Widow’s Judgment on Cops Reduced to $250K

     CHICAGO (CN) – A federal judge shaved off three-quarters of a $1 million award to the widow of a man whom police held without medical care for two days after a crash.
     Donald Wells drove his semi-trailer truck through a bus stop and into a train station in Chicago’s Chinatown four years ago, killing two women and injuring 20 people.
     After removing him from the cab of his truck, paramedics took Wells to the hospital, but the police brought him to the station just four hours later.
     After holding Wells for two days to investigate the incident, police decided press felony charges. Officer John Farrell said he went to release Wells but found the man naked and defecating on himself in the cell.

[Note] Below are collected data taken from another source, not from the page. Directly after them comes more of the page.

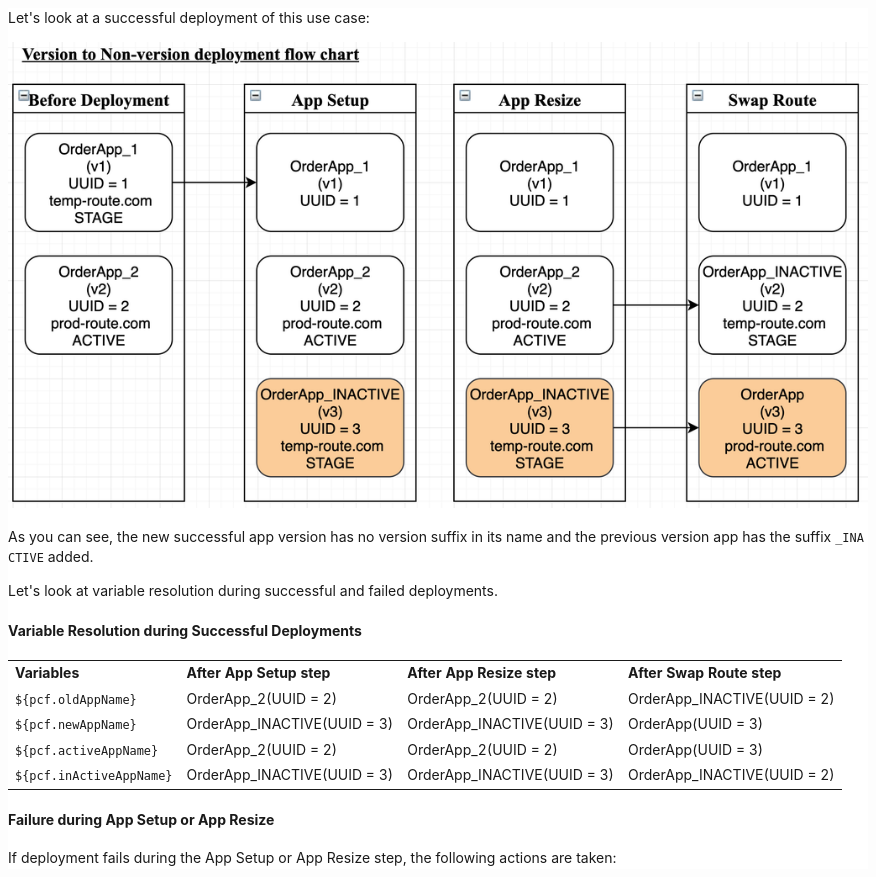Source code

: Let's look at a successful deployment of this use case:

![](./static/pcf-built-in-variables-13.png)

As you can see, the new successful app version has no version suffix in its name and the previous version app has the suffix `_INACTIVE` added.

Let's look at variable resolution during successful and failed deployments.

#### Variable Resolution during Successful Deployments

|  |  |  |  |
| --- | --- | --- | --- |
| **Variables** | **After App Setup step** | **After App Resize step** | **After Swap Route step** |
| `${pcf.oldAppName}` | OrderApp\_2(UUID = 2) | OrderApp\_2(UUID = 2) | OrderApp\_INACTIVE(UUID = 2) |
| `${pcf.newAppName}` | OrderApp\_INACTIVE(UUID = 3) | OrderApp\_INACTIVE(UUID = 3) | OrderApp(UUID = 3) |
| `${pcf.activeAppName}` | OrderApp\_2(UUID = 2) | OrderApp\_2(UUID = 2) | OrderApp(UUID = 3) |
| `${pcf.inActiveAppName}` | OrderApp\_INACTIVE(UUID = 3) | OrderApp\_INACTIVE(UUID = 3) | OrderApp\_INACTIVE(UUID = 2) |

#### Failure during App Setup or App Resize

If deployment fails during the App Setup or App Resize step, the following actions are taken:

     Farrell testified that he “did not remember any other prisoner who had ever been in less of a hurry to leave.”
     An ambulance brought Wells back to the hospital, where he died six weeks later of multiple organ failure.
     After Ann Wells sued Chicago and several of its police officers, a jury awarded her $1 million in compensatory damages, and $150,000 in punitive damages.
     U.S. District Judge Matthew Kennelly decided, however, to reduce the compensatory award, which granted Wells $200,000 per hour of unlawful confinement.
     “There was ample evidence for the jury to find that Wells suffered significant physical pain during the time he was detained, as well as intense humiliation and severe mental and emotional distress,” Kennelly wrote. “Plaintiff presented a video of Wells confined in a small interrogation room early in the morning of April 26, showing him staggering, lying on the floor and groaning, and urinating in the corner.”
     After consider all the evidence, the judge said “$1 million for his pain and suffering is excessive.”
     “Wells was in custody for, at most, fifty-three hours,” Kennelly wrote. “And as previously stated, the jury reasonably could determine only that the final five hours of his detention were unlawful.”
     The jury’s award should have maxed out at $250,000, the decision, dated Sunday, states.
     Kennelly also voided the jury’s punitive damages award, finding that “there was no evidence from which the jury could conclude that the individual defendants ignored Wells’s mental state and violated his rights because of evil intent or callous disregard for those rights.”
     Ann Wells must either accept the reduced compensatory damage award by Sept. 27, 2012, or face a new trial.